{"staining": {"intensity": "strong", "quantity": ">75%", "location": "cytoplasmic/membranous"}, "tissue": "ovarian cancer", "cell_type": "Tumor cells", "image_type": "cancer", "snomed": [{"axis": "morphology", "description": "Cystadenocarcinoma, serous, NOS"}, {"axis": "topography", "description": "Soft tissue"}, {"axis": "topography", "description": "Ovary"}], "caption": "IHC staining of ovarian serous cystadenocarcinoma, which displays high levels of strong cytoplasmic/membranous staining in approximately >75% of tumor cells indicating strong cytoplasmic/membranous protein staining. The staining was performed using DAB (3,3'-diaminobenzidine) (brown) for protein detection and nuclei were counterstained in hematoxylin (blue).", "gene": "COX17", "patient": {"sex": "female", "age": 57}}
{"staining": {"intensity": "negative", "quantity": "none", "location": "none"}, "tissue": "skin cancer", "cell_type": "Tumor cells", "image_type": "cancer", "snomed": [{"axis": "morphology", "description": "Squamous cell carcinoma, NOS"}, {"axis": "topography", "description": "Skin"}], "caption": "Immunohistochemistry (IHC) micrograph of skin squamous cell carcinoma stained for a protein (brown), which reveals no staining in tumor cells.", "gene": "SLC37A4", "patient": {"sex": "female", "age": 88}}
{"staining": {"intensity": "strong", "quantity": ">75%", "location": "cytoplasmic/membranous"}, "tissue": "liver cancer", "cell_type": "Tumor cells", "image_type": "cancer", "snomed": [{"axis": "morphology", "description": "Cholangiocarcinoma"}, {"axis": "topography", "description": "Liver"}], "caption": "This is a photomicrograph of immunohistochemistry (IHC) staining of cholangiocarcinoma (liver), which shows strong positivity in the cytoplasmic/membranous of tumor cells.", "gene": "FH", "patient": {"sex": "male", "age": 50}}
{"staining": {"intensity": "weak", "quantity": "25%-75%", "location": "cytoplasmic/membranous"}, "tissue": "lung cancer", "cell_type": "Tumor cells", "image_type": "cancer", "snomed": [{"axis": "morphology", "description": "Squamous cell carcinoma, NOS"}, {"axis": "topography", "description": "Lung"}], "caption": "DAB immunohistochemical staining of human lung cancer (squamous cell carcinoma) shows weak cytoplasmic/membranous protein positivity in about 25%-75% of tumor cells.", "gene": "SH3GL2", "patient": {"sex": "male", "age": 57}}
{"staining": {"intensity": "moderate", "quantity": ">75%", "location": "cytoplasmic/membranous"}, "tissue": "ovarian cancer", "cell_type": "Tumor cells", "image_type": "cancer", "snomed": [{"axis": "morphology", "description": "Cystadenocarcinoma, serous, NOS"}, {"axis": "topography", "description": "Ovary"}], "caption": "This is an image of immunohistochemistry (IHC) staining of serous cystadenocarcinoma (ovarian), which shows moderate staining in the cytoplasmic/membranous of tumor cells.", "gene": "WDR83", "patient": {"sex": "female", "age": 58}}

··········

* Your instructions *
What is needed is a faithful transcription of every entry.

* Task answer *
{"staining": {"intensity": "strong", "quantity": ">75%", "location": "cytoplasmic/membranous"}, "tissue": "ovarian cancer", "cell_type": "Tumor cells", "image_type": "cancer", "snomed": [{"axis": "morphology", "description": "Cystadenocarcinoma, serous, NOS"}, {"axis": "topography", "description": "Soft tissue"}, {"axis": "topography", "description": "Ovary"}], "caption": "IHC staining of ovarian serous cystadenocarcinoma, which displays high levels of strong cytoplasmic/membranous staining in approximately >75% of tumor cells indicating strong cytoplasmic/membranous protein staining. The staining was performed using DAB (3,3'-diaminobenzidine) (brown) for protein detection and nuclei were counterstained in hematoxylin (blue).", "gene": "COX17", "patient": {"sex": "female", "age": 57}}
{"staining": {"intensity": "negative", "quantity": "none", "location": "none"}, "tissue": "skin cancer", "cell_type": "Tumor cells", "image_type": "cancer", "snomed": [{"axis": "morphology", "description": "Squamous cell carcinoma, NOS"}, {"axis": "topography", "description": "Skin"}], "caption": "Immunohistochemistry (IHC) micrograph of skin squamous cell carcinoma stained for a protein (brown), which reveals no staining in tumor cells.", "gene": "SLC37A4", "patient": {"sex": "female", "age": 88}}
{"staining": {"intensity": "strong", "quantity": ">75%", "location": "cytoplasmic/membranous"}, "tissue": "liver cancer", "cell_type": "Tumor cells", "image_type": "cancer", "snomed": [{"axis": "morphology", "description": "Cholangiocarcinoma"}, {"axis": "topography", "description": "Liver"}], "caption": "This is a photomicrograph of immunohistochemistry (IHC) staining of cholangiocarcinoma (liver), which shows strong positivity in the cytoplasmic/membranous of tumor cells.", "gene": "FH", "patient": {"sex": "male", "age": 50}}
{"staining": {"intensity": "weak", "quantity": "25%-75%", "location": "cytoplasmic/membranous"}, "tissue": "lung cancer", "cell_type": "Tumor cells", "image_type": "cancer", "snomed": [{"axis": "morphology", "description": "Squamous cell carcinoma, NOS"}, {"axis": "topography", "description": "Lung"}], "caption": "DAB immunohistochemical staining of human lung cancer (squamous cell carcinoma) shows weak cytoplasmic/membranous protein positivity in about 25%-75% of tumor cells.", "gene": "SH3GL2", "patient": {"sex": "male", "age": 57}}
{"staining": {"intensity": "moderate", "quantity": ">75%", "location": "cytoplasmic/membranous"}, "tissue": "ovarian cancer", "cell_type": "Tumor cells", "image_type": "cancer", "snomed": [{"axis": "morphology", "description": "Cystadenocarcinoma, serous, NOS"}, {"axis": "topography", "description": "Ovary"}], "caption": "This is an image of immunohistochemistry (IHC) staining of serous cystadenocarcinoma (ovarian), which shows moderate staining in the cytoplasmic/membranous of tumor cells.", "gene": "WDR83", "patient": {"sex": "female", "age": 58}}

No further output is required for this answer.